Is there necessarily any risk or self-imposed limitation in having a Claim 1 statement like this –

A method for [fill in details here] on a computing device controlled by touchscreen input, and ...

– if there will also be a dependent claim that covers other means of controlling the computing device, such as by a moving cursor?

The tentative reasoning is:

  1. The invention actually is primarily for touchscreen devices, but would also be applicable in other environments;
  2. Based on prior art cited in an earlier rejection, it seems I may have to narrow it in this way, but I am not sure.
  • Do you have more detail on the rejection? This is an area of some interest.
    – DukeZhou
    Jan 17, 2018 at 22:29
  • DukeZhou – That would be at the least, providing the combinations of patents used by the examiner in his #103 type rejections. Mostly related to methods of sharing content or transmitting content to multiple recipients. Contact you via the site listed on your profile page? I don't see a contact option via AskPatents.
    – Charles
    Jan 18, 2018 at 2:06
  • I do recall a recent ruling related to data display. You can use [email protected]
    – DukeZhou
    Jan 18, 2018 at 17:38

2 Answers 2


Is it essential that the computing device has a touchscreen? If not, then it should not be in your independent claim. It is generally irrelevant whether it is your most likely implementation or not, if your goal is to maximise your scope of protection.

That is, by including this feature, you are limiting your protection to a single embodiment. While this can be necessary if there is prior art, you do not seem to be specifically aware of any prior art requiring this. Because of this, it seems an own goal to limit yourself unnecessarily.

Moreover, you cannot have a dependent claim broaden an independent claim, as that is not the role for a dependent claim. Your dependent claim would likely be objected to.


As Macas answer already says, you can't have dependent claims that protect anything outside the scope of the independent claim.

What you can do would be saying “... controlled by an input device, preferably a touch screen,“. This gives you a way of having a dependent claim (touchscreen) in the independent claim as an optional element. So basically two claims in one.

Note however, if you need to add the touchscreen the other claims with other input means won't be dependent anymore and you'll likely have to give them up.

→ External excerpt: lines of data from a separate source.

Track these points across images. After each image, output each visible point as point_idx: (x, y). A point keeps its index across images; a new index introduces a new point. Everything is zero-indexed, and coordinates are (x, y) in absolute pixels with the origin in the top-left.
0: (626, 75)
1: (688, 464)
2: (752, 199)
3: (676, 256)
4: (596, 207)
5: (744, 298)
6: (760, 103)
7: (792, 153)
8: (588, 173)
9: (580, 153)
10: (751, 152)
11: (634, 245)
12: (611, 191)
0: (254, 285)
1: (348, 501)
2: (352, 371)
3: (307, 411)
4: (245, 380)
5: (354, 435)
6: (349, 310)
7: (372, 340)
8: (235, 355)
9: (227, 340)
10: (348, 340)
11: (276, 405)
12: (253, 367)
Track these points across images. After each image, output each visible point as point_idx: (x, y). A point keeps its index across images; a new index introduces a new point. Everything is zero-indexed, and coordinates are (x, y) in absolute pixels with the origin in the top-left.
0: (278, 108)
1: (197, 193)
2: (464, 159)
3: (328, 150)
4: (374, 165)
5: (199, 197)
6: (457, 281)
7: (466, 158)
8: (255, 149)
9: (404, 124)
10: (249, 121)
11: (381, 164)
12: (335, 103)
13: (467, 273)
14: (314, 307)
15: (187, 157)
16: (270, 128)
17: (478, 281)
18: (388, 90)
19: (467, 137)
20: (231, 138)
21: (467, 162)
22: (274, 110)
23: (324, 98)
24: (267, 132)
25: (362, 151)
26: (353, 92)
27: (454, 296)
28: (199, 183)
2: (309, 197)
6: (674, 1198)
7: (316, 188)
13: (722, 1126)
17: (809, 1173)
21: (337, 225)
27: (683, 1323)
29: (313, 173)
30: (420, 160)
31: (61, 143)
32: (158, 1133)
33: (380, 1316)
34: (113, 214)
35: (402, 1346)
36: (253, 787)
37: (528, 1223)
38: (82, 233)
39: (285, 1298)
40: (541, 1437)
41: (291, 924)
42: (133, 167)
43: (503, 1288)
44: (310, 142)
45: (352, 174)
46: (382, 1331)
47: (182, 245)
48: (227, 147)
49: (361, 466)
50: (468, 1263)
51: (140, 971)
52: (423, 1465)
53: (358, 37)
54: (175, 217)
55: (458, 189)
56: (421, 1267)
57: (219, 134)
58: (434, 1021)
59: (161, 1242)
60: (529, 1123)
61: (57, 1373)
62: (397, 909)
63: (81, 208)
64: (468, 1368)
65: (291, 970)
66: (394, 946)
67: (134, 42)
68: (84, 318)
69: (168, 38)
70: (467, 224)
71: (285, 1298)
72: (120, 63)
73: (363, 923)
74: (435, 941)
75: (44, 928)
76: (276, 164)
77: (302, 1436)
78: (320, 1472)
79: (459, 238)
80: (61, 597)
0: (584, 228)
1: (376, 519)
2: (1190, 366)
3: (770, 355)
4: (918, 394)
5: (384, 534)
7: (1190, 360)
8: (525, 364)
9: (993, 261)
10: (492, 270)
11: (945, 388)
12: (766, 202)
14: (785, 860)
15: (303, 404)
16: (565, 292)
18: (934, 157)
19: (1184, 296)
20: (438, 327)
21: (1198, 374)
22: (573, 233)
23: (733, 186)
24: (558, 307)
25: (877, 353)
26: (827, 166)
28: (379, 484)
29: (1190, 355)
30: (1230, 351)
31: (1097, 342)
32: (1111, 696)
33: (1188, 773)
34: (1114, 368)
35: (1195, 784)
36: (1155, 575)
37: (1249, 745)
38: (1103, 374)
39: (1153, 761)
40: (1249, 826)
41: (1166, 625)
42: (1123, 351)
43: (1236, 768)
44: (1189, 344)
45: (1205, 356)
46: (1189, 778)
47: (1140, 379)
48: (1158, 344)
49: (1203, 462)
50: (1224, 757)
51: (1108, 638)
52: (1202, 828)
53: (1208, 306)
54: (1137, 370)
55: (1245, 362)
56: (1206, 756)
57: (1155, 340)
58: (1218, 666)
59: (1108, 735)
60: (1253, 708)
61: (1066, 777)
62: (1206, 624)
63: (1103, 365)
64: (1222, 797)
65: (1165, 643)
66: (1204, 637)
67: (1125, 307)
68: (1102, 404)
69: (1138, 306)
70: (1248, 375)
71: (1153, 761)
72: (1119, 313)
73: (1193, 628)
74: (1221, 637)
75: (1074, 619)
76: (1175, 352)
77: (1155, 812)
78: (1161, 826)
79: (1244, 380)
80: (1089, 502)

More important however, using a touchscreen as an input device will, in almost all cases, not be enough to merit non-obviousness. So apart from novelty against unpublished applications in the EU for example, where unpublished prior art doesn't count for inventive step, there is likely no benefit from adding the touchscreen as a must-have feature.

The person skilled in the art knows that touch screens are a thing today. If your invention works without one, it's not inventive to add one (>99% of the cases).

  • 1
    There is no "preferably" in a claim.
    – George White
    Jan 16, 2018 at 19:57
  • 1
    @GeorgeWhite the examiner can tell you to take it out, but unusually they don't. I'll link you a granted example tomorrow if I remember it, there are plenty.
    – user18033
    Jan 16, 2018 at 19:59
  • 1
    @GeorgeWhite patents.google.com/…
    – user18033
    Jan 17, 2018 at 12:47
  • 1
    @DonQuiKong - thanks for teaching me something. I see that it is about 1% of the US granted patents 2007-2016 but appears in about 13% of the EPO granted patents for that same period. I assume this is due to the primarily peripheral claiming (setting a boundary between what is in and what is out) in the U.S. vs the central claiming in Europe and elsewhere.
    – George White
    Jan 18, 2018 at 1:30
  • 1
    @GeorgeWhite interesting. I'm from Europe so that explains why I thought it was rather the normal case. Maybe the 1% are mostly european based patents?